Here’s the comprehensive solution covering all three critical areas:
CSV Data Type Standardization:
The process mining import wizard requires strict adherence to specific data types for each column. Your CSV must meet these exact specifications:
- Timestamp: ISO 8601 format (yyyy-MM-dd HH:mm:ss) or Excel serial date format
- Case ID: Consistent data type throughout (either all numeric or all alphanumeric string)
- Activity: String, maximum 255 characters
- Resource: String, can be null
- Additional attributes: Must maintain consistent types per column
For immediate fixing of your existing 500K-row CSV, use this Python script:
import pandas as pd
df = pd.read_csv('events.csv')
df['Timestamp'] = pd.to_datetime(df['Timestamp'], errors='coerce')
df['CaseID'] = df['CaseID'].astype(str)
df.to_csv('events_cleaned.csv', index=False)
This handles mixed timestamp formats by attempting automatic conversion and standardizes all case IDs to strings. The ‘errors=coerce’ parameter converts invalid timestamps to NaT (Not a Time), which you can then filter out or fix manually.
For more complex scenarios with multiple date formats in the same column, use:
from dateutil.parser import parse
df['Timestamp'] = df['Timestamp'].apply(lambda x: parse(str(x), dayfirst=False))
Import Wizard Validation:
The process mining import wizard performs several validation checks that you need to prepare for:
- Column mapping validation: Ensure your CSV headers exactly match expected names (Case ID, Activity, Timestamp, Resource)
- Mandatory fields check: Case ID, Activity, and Timestamp are required - no nulls allowed
- Data type consistency: Every row must conform to the declared type
- Duplicate detection: The wizard flags but doesn’t reject duplicates
To pass validation on the first attempt:
- Remove or fill any null values in mandatory columns
- Ensure timestamps are within a reasonable range (not year 1900 or 2099)
- Verify case IDs don’t contain special characters that might be interpreted as delimiters
- Check for hidden characters or encoding issues (use UTF-8 encoding)
Before importing, test with a 1000-row sample of your data.

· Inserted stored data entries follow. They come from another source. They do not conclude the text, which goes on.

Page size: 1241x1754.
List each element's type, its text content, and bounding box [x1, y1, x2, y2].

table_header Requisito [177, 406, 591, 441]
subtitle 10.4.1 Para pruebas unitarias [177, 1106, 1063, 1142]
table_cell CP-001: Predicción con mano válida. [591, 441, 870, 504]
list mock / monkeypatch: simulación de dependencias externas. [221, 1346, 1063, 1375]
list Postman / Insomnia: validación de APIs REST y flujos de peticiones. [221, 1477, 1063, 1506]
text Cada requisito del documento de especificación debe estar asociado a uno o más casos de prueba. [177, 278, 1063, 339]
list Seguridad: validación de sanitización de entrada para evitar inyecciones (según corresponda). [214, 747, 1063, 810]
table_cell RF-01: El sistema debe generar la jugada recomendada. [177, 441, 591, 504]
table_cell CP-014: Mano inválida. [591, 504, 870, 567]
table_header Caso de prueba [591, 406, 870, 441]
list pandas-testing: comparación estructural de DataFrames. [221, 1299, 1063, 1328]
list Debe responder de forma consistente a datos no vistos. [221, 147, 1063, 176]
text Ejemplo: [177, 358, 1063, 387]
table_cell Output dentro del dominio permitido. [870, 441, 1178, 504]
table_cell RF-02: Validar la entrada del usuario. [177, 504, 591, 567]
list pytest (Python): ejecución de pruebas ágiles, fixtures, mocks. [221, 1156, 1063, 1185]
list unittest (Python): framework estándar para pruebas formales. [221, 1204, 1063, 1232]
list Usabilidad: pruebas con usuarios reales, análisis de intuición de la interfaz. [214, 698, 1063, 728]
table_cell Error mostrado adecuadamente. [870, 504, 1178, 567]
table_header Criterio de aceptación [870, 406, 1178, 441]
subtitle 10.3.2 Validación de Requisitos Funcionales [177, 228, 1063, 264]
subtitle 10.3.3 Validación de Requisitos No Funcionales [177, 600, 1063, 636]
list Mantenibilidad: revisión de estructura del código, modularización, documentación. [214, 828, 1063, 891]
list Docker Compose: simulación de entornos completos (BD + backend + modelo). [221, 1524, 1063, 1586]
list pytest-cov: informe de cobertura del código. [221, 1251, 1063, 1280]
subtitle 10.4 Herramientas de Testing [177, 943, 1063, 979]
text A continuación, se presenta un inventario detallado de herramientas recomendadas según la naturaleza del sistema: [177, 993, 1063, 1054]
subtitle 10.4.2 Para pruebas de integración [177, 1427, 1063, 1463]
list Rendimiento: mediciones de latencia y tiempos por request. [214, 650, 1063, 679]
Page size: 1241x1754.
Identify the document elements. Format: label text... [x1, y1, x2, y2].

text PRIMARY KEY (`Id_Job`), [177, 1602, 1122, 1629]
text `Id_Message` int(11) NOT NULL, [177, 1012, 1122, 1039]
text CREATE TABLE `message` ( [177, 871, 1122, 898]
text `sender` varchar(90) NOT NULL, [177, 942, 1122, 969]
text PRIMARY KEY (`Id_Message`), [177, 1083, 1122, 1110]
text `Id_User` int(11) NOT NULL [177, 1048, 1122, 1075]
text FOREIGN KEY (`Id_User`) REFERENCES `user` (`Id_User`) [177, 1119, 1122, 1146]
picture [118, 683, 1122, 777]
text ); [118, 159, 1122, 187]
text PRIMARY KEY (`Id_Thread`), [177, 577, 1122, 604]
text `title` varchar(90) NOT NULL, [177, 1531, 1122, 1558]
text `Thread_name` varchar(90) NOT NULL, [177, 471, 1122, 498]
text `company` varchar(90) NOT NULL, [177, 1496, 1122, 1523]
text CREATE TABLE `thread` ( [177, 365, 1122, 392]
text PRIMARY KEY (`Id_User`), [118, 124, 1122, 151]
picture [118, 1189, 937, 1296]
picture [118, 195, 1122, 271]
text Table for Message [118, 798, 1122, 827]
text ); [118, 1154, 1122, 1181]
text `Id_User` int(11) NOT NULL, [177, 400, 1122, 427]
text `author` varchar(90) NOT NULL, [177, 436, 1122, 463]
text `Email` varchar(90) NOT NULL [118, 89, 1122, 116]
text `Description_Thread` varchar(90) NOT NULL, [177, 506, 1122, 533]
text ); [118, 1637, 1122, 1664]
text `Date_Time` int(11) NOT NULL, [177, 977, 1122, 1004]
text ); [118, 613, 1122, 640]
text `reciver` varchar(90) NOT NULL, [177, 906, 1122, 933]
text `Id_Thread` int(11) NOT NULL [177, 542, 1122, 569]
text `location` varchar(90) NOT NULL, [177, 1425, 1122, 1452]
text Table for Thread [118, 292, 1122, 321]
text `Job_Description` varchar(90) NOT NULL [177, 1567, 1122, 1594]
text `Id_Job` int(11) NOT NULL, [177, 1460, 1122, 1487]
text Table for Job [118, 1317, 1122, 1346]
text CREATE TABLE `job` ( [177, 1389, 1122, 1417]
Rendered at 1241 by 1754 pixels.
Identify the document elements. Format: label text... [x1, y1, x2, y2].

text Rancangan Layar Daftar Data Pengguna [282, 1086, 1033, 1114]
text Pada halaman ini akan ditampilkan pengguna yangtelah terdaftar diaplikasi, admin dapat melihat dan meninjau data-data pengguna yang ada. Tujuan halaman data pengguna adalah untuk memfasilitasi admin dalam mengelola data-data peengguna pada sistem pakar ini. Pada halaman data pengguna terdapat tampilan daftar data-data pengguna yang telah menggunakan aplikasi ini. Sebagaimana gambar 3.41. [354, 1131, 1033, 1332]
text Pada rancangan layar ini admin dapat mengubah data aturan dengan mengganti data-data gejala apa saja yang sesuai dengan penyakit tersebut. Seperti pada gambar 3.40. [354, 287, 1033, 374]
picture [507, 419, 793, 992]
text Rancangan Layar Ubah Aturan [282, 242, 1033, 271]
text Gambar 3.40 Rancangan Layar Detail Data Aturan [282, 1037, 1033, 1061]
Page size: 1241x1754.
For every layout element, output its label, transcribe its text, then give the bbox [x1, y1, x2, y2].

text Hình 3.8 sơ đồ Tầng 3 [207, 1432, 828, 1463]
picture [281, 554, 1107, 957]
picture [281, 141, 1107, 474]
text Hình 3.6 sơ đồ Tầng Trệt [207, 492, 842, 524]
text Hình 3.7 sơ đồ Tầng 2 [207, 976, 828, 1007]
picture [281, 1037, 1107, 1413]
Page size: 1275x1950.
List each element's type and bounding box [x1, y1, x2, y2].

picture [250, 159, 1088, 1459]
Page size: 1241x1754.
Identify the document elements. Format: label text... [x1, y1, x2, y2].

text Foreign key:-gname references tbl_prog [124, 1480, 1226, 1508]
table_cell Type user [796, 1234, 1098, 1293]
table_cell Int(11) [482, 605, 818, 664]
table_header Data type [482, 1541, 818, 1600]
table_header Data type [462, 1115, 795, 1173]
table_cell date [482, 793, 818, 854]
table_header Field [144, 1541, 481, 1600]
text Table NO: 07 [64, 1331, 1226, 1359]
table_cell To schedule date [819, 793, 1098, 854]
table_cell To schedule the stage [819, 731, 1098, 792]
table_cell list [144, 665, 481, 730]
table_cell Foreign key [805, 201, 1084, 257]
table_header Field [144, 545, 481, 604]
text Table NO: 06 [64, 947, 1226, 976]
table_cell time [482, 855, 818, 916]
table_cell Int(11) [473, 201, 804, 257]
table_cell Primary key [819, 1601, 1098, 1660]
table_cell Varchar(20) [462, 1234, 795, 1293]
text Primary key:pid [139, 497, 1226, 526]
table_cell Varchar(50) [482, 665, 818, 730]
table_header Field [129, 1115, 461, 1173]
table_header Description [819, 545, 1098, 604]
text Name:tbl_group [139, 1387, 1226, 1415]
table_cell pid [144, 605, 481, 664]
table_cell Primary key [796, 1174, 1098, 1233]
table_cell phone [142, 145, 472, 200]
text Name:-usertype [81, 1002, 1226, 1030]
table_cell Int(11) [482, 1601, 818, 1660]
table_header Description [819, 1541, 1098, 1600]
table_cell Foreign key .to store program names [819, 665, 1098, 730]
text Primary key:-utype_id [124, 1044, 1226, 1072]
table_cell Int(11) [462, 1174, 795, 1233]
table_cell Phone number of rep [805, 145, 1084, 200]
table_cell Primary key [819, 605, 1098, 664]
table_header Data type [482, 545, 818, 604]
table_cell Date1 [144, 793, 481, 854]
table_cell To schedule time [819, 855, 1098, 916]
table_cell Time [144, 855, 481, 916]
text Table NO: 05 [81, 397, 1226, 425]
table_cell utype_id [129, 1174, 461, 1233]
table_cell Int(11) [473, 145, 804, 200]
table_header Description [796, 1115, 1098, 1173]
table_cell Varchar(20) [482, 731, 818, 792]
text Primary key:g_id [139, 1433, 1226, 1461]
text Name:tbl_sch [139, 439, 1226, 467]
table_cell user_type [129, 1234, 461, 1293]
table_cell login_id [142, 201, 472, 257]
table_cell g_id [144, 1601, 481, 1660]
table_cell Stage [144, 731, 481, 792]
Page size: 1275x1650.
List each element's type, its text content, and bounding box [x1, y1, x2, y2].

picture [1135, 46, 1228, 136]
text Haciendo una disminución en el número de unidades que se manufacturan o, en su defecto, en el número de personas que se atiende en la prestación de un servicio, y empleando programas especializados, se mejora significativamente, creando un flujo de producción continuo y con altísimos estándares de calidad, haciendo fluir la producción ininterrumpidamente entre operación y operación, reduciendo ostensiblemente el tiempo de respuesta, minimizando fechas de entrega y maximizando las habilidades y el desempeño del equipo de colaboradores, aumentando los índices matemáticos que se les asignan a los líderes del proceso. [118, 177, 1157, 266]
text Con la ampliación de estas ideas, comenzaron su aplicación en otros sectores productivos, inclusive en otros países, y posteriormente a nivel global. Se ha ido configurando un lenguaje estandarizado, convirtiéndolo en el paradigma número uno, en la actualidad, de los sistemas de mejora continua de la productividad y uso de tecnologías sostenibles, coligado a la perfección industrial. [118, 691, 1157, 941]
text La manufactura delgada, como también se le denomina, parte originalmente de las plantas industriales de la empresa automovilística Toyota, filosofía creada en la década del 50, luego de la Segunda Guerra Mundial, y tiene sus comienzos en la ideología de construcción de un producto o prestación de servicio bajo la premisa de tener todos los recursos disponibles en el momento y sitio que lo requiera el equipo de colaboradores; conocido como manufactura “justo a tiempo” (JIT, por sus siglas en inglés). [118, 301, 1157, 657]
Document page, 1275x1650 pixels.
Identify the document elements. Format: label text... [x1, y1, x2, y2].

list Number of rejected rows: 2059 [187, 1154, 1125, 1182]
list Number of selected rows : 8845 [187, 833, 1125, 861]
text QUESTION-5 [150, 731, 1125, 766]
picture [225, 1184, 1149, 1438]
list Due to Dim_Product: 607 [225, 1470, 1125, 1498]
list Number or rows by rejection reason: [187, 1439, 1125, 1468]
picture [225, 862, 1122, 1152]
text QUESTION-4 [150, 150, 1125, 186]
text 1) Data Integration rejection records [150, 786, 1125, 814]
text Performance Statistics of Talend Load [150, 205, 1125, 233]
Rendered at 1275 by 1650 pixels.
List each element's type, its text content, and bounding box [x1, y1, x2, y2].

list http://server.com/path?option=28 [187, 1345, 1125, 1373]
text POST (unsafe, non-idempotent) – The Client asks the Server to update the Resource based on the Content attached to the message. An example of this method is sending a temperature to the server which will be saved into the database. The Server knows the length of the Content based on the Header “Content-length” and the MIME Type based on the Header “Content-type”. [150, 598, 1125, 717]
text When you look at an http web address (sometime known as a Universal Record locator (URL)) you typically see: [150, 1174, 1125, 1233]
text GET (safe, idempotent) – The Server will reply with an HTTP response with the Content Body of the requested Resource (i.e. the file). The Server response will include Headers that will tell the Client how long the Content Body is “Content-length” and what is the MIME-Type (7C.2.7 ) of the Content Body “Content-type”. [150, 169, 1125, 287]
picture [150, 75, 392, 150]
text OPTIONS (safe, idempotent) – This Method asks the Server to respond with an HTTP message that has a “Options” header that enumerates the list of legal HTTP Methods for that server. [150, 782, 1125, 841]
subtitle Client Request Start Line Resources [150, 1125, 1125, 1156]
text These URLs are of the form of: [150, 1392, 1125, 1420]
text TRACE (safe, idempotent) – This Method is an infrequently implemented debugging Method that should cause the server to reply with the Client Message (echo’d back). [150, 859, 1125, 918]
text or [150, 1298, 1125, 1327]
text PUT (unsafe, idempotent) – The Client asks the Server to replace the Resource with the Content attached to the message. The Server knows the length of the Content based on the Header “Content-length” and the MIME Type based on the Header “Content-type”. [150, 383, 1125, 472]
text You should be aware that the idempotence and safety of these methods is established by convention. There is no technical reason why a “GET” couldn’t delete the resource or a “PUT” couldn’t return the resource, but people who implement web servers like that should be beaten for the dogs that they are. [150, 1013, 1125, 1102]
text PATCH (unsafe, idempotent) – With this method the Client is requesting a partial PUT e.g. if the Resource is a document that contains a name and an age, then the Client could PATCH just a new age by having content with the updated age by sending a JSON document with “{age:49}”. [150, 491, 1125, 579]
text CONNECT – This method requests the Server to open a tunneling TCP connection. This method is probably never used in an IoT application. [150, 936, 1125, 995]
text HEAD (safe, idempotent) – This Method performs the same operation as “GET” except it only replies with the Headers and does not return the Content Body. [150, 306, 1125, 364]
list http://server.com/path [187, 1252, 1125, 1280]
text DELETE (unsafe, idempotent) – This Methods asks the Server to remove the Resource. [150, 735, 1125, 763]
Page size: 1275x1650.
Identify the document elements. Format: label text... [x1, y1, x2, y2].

The wizard will show validation errors immediately, allowing you to fix issues before processing the full 500K rows.
Pre-Processing Scripts:
For ongoing process mining operations, implement an automated data preparation pipeline:
Option 1 - Power Platform Dataflow (recommended for recurring imports):
- Create a new dataflow in Power Platform
- Add your CSV source (can connect to SharePoint, OneDrive, or Azure Blob)
- Apply these transformation steps:
- Remove rows with null Case IDs or Timestamps
- Use ‘Change Type’ to enforce consistent data types
- Add custom column for timestamp standardization: `DateTime.From(Text.From([Timestamp]), “en-US”)
- Add custom column for case ID formatting:
Text.PadStart(Text.From([CaseID]), 10, "0") (if you want fixed-length IDs)
- Enable dataflow refresh on a schedule
- Configure process mining to read from the dataflow output instead of raw CSV
Option 2 - Python Pre-Processing Script (for one-time or external processing):
Create a comprehensive cleaning script that handles all edge cases:
import pandas as pd
import numpy as np
from dateutil import parser
# Load with explicit encoding
df = pd.read_csv('raw_events.csv', encoding='utf-8-sig')
# Standardize timestamps
def clean_timestamp(ts):
try:
return parser.parse(str(ts))
except:
return np.nan
df['Timestamp'] = df['Timestamp'].apply(clean_timestamp)
# Remove invalid timestamps
df = df.dropna(subset=['Timestamp'])
# Standardize case IDs
df['CaseID'] = df['CaseID'].astype(str).str.strip()
# Clean activity names
df['Activity'] = df['Activity'].str.strip().str[:255]
# Export in process mining format
df.to_csv('events_processed.csv', index=False, date_format='%Y-%m-%d %H:%M:%S')
This script handles:
- Multiple timestamp formats through intelligent parsing
- Null value removal
- String trimming and length limits
- Consistent case ID formatting
- Proper CSV encoding for import
For your 500K-row file, this Python approach processes in 30-60 seconds. Once you have the cleaned CSV, the process mining import wizard should complete without validation errors.
For future imports, I recommend the dataflow approach because it creates a reusable, scheduled pipeline that automatically cleans incoming data. You can also add data quality monitoring to track how many rows fail validation over time, helping you identify upstream data quality issues in your ERP system.